**Text block:**
________________

Cisneros asserts that his only physical participation in the October 30, 2020 Trump Train was following the Bus. (Mot., Dkt. 564 at 3). But the evidence showed that Cisneros drove in front of the Bus as well. ( See, e.g. , Pls.’ Ex. 52). Cisneros also asserts that “[a]fter the accident [with the staffer], there is no evidence that [he] followed the bus,” that “he stayed far from the bus after the accident on the rest of the route into Austin,” and that the last time Cisneros is seen in any of the videos is in Plaintiffs’ Exhibit 2 from 23:40–23:49. (Mot., Dkt. 564 at 3–4). However, the evidence showed otherwise. For example, Cisneros can later be seen waiting on the side of the highway and accelerating as the Bus passes. (Pls.’ Ex. 2, at 36:29–36:31). Additionally, Cisneros testified that he was so close to the Bus that he was unable to react and follow the Bus when it made its abrupt evasive maneuver off I-35 and into Austin. (Trial Tr., Dkt. 568-2, at 21:19–22:4).
In summary, Plaintiffs presented evidence demonstrating that Cisneros worked with Peña- Ahuyon to plan the convoy that followed the Bus on October 30, 2020, and worked with Niño and others to promote the event. The evidence showed how on the day of the Incident, Cisneros communicated with others to track the Bus’ progress and help others find it. The jury also watched video evidence of the Incident, heard Dr. Bowman’s testimony about the dangerousness of the convoy’s actions, and heard Cisneros’ testimony about how he was aware of how the convoy’s actions affected the Bus’ movements. Last, the jury repeatedly watched evidence of the collision between the campaign staffer’s car and Cisneros’ car. Based on their own perceptions of this evidence and Dr. Bowman’s testimony about the collision, the jury could reasonably determine that Cisneros drove dangerously during the Incident and caused the accident with the staffer’s car. From this record, the jury had sufficient evidence to conclude that Cisneros was a member of a conspiracy that planned and participated in the “Trump Train” and that in joining this conspiracy, he agreed to commit an unlawful act.

________________

**Task requirements:** Extend the court opinion about Cisneros and the October 2020 Trump Train, starting after its last sentence. The entries after this come from a separate source.

________________

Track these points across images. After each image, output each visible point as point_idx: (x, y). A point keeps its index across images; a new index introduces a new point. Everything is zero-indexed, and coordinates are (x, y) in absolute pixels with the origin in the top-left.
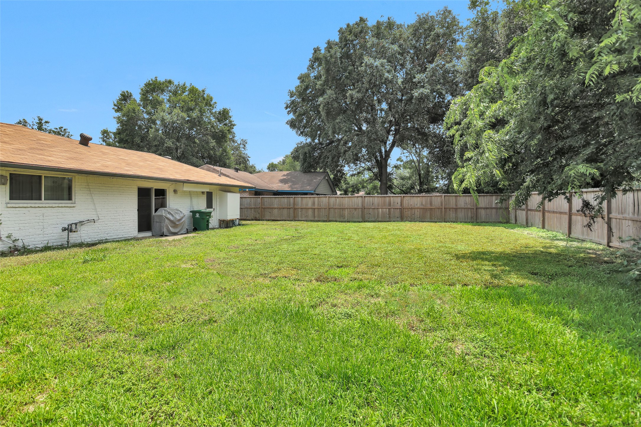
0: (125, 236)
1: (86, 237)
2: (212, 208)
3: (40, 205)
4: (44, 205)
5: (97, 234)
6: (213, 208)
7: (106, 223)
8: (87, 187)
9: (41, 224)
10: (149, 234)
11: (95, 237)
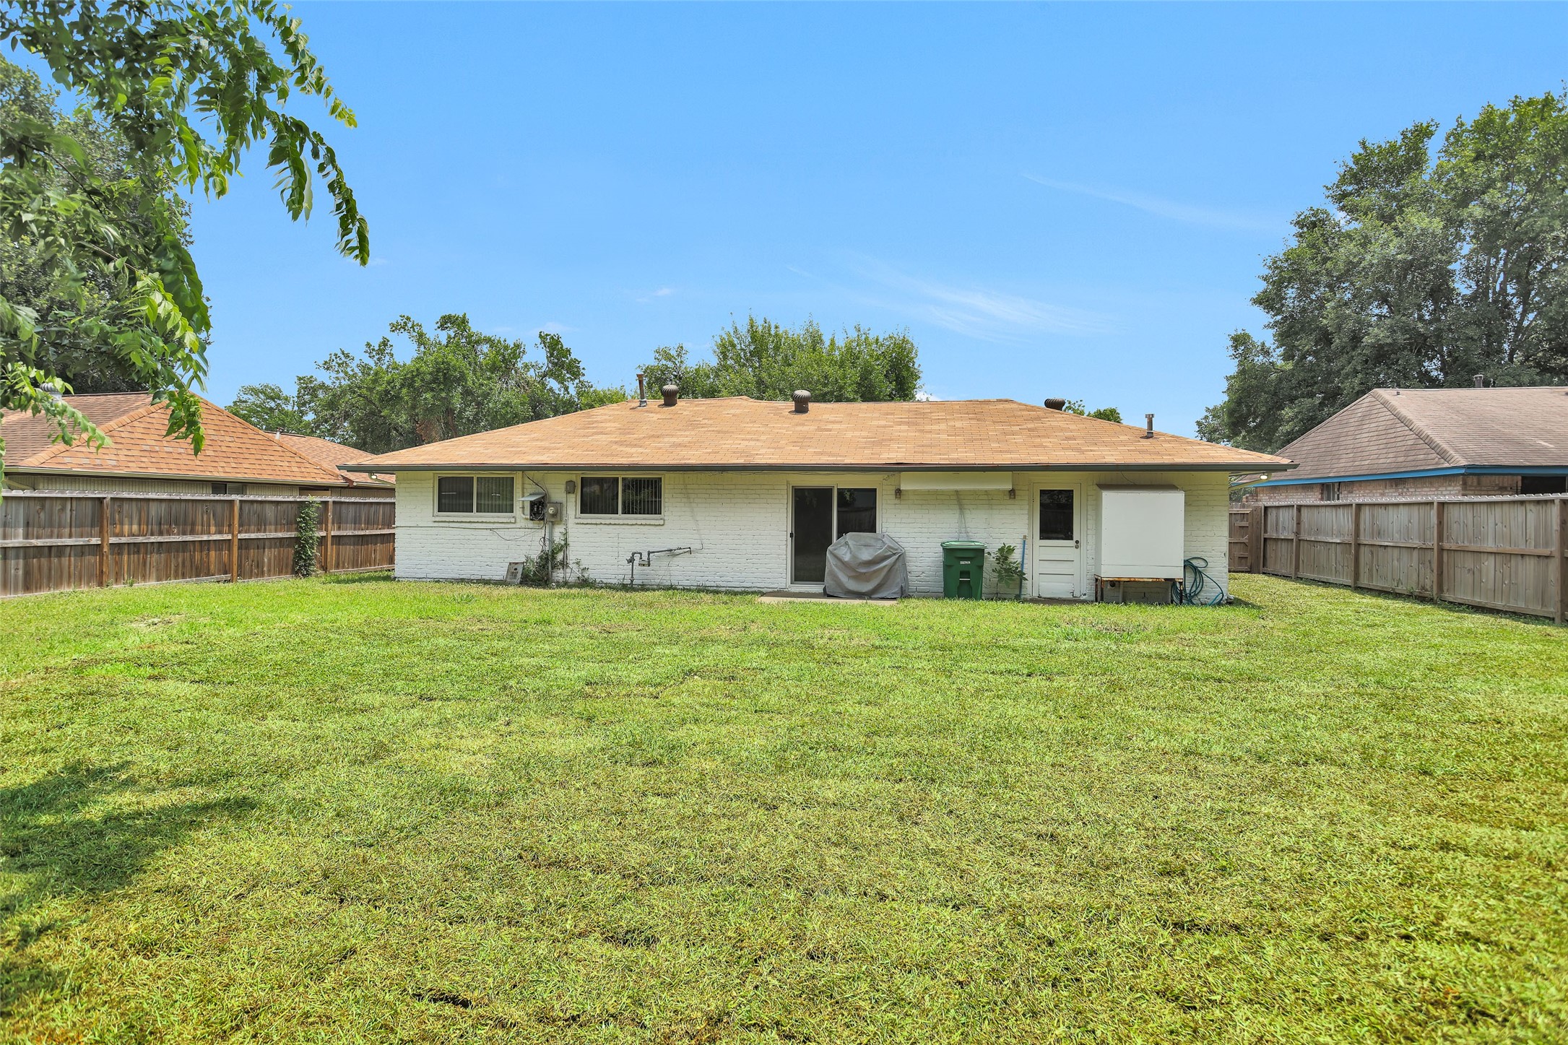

________________

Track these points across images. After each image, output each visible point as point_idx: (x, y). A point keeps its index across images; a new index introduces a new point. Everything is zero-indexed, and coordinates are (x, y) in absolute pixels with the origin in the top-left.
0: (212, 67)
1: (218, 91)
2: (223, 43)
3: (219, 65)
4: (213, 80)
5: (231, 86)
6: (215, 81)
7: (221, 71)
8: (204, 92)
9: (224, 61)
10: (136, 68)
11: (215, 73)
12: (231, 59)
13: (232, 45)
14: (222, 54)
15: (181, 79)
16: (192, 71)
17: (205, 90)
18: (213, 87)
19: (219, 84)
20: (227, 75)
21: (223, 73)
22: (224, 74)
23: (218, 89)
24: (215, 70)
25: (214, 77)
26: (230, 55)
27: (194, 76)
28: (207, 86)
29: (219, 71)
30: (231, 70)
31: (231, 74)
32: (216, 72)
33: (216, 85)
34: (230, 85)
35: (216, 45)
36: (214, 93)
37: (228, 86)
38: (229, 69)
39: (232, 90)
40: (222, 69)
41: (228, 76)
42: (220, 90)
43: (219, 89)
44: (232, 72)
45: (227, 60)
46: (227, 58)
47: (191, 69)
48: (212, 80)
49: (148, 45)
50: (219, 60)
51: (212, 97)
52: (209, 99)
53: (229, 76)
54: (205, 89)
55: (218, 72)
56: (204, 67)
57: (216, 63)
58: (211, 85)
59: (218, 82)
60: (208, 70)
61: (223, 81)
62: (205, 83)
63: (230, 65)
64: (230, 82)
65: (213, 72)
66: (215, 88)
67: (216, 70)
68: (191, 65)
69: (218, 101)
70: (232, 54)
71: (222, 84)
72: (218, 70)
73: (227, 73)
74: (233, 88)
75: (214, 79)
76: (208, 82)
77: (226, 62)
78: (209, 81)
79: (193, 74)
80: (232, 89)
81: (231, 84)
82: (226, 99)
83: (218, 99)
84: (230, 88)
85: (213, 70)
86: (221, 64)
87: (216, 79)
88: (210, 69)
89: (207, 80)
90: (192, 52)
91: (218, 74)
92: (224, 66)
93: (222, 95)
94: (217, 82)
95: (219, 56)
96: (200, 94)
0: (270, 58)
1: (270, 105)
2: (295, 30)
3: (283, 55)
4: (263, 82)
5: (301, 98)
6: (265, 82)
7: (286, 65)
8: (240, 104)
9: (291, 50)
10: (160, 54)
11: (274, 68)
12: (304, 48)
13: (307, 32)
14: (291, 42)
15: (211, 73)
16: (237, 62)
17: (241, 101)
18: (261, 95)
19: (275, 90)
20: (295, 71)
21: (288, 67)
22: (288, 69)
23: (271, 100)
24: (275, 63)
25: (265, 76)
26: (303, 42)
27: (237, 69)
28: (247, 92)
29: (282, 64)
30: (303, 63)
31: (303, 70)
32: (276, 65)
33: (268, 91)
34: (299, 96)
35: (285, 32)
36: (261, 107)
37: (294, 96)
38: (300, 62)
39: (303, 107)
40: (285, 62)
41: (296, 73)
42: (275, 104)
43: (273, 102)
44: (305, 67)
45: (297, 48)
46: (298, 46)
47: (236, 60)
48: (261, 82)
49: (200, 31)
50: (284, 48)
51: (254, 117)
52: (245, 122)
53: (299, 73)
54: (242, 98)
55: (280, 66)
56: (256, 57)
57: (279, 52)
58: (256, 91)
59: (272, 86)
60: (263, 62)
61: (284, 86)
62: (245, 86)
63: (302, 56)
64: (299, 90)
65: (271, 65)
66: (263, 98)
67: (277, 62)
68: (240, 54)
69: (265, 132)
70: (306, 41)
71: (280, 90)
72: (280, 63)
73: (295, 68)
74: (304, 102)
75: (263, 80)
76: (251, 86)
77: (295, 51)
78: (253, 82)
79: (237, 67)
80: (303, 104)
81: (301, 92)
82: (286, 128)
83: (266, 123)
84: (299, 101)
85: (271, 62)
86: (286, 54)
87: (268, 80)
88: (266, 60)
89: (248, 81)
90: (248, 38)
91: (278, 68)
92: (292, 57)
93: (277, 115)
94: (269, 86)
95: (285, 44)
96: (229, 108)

________________

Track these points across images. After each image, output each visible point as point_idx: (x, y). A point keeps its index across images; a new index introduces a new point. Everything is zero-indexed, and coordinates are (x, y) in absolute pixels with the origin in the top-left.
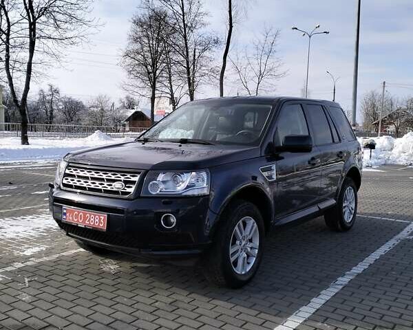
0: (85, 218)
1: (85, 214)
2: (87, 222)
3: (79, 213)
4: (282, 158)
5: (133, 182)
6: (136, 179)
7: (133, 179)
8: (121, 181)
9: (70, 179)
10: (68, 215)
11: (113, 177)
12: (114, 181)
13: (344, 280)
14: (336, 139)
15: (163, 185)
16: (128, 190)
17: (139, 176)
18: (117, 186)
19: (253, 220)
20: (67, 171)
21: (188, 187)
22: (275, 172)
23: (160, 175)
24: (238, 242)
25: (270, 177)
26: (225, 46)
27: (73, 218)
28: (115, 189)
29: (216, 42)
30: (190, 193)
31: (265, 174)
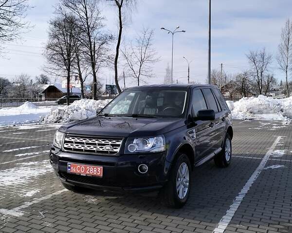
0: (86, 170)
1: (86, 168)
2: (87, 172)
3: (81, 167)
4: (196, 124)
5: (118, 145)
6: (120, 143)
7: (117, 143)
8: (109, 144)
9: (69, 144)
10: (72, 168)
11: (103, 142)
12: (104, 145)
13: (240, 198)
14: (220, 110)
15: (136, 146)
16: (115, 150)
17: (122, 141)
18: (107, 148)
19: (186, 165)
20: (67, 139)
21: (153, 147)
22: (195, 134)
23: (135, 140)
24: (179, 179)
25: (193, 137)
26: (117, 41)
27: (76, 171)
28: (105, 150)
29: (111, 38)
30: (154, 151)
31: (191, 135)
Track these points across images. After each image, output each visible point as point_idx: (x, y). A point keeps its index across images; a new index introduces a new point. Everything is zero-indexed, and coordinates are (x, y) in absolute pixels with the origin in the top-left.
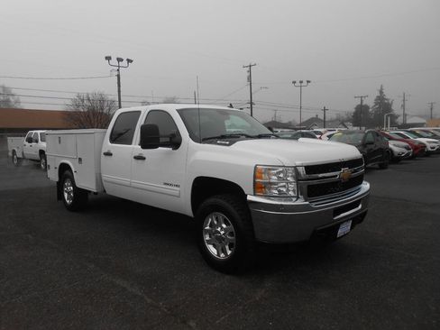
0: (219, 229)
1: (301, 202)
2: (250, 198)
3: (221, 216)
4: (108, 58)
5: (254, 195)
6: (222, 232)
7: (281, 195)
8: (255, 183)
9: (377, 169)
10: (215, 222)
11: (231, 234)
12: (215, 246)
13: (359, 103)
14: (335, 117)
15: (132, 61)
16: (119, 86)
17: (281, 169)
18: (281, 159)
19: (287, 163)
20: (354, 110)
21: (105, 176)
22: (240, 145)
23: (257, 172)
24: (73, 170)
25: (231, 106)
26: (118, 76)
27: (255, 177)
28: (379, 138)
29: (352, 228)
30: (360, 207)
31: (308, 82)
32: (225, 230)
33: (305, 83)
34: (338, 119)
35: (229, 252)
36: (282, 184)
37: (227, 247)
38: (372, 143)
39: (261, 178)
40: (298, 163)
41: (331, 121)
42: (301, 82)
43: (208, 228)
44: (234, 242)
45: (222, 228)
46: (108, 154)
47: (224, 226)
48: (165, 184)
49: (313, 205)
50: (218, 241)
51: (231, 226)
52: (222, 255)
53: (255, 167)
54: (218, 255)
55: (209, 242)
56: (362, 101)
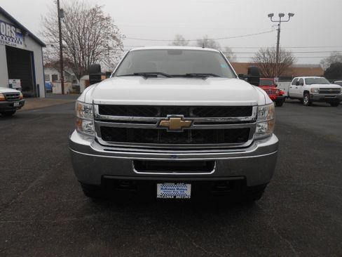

________________

**Written response:**
2. Unlawful Purpose of the Conspiracy
Cisneros next argues that there is no evidence that he used force, intimidation, or threat, or that he injured any citizen in their person or property on account of Plaintiffs’ support or advocacy. (Mot., Dkt. 564, at 3). However, Cisneros misstates the law. Plaintiffs’ claim only required that they prove Cisneros conspired to accomplish those goals. 42 U.S.C. § 1985(3). In any event, the evidence above, construed in the light most favorable to Plaintiffs, is sufficient to show that Cisneros carried out his plan to forcibly block the Bus, thereby intimidating and emotionally injuring those on board. Further, Plaintiffs presented other evidence of Cisneros’ actions before and after the Incident, which sufficiently demonstrate Cisneros’ specific intent to commit an unlawful act by planning and participating in the convoy. Though Cisneros now reasserts objections to many of these pieces of evidence, his objections remain unpersuasive.
For example, Cisneros takes issue with the admission of evidence showing that Cisneros “protested BLM [Black Lives Matter] in San Antonio,” (Mot., Dkt. 564 at 3), by driving his truck towards a group of marchers to—in his own words—“instill a little bit of fear” in them, and the admission of evidence showing Cisneros patrolling San Antonio with a firearm, purportedly to protect the city from Antifa, (Pls.’ Ex. 31; Pls.’ Ex. 30; Trial Tr., Dkt. 568-1, at 34:25–35:13). Cisneros argues that this evidence was irrelevant to Plaintiffs’ case and was unfairly prejudicial. (Mot., Dkt. 564, at 3). However, the evidence was relevant to show Cisneros’ motive, intent, and absence of mistake on October 30, 2020. The evidence contradicted Cisneros’ denial that he had any intent to be violent when he planned and participated in the convoy. The fact that these incidents took place months before October 30, 2020, does not negate their relevance—especially because other evidence showed that Cisneros continued to harbor the same hostilities and fears after October 30, 2020, towards BLM and other groups, including Democrats, that he considered anti- American and dangerous. ( Pls.’ Ex. 28; Trial Tr., Dkt. 568-1, at 48:17–21, 52:8–14; Trial Tr., Dkt. 568-2, at 37:25–38:2).
The jury also heard that Cisneros confessed in a private Facebook message that he was “[s]mart enough to get the entire Biden Harris campaign canceled in Texas.” (Pls.’ Ex. 35). This statement in addition to evidence of Cisneros’ state of mind regarding Democrats and related groups before and after the Incident and evidence of Cisneros planning and executing the “Trump Train” convoy demonstrate sufficient evidence of his specific intent. The jury could reasonably conclude that Cisneros participated in the conspiracy with the purpose of either preventing Plaintiffs by force, intimidation, or threat from giving their support or advocacy in favor of the Biden campaign or injuring them for their support or advocacy.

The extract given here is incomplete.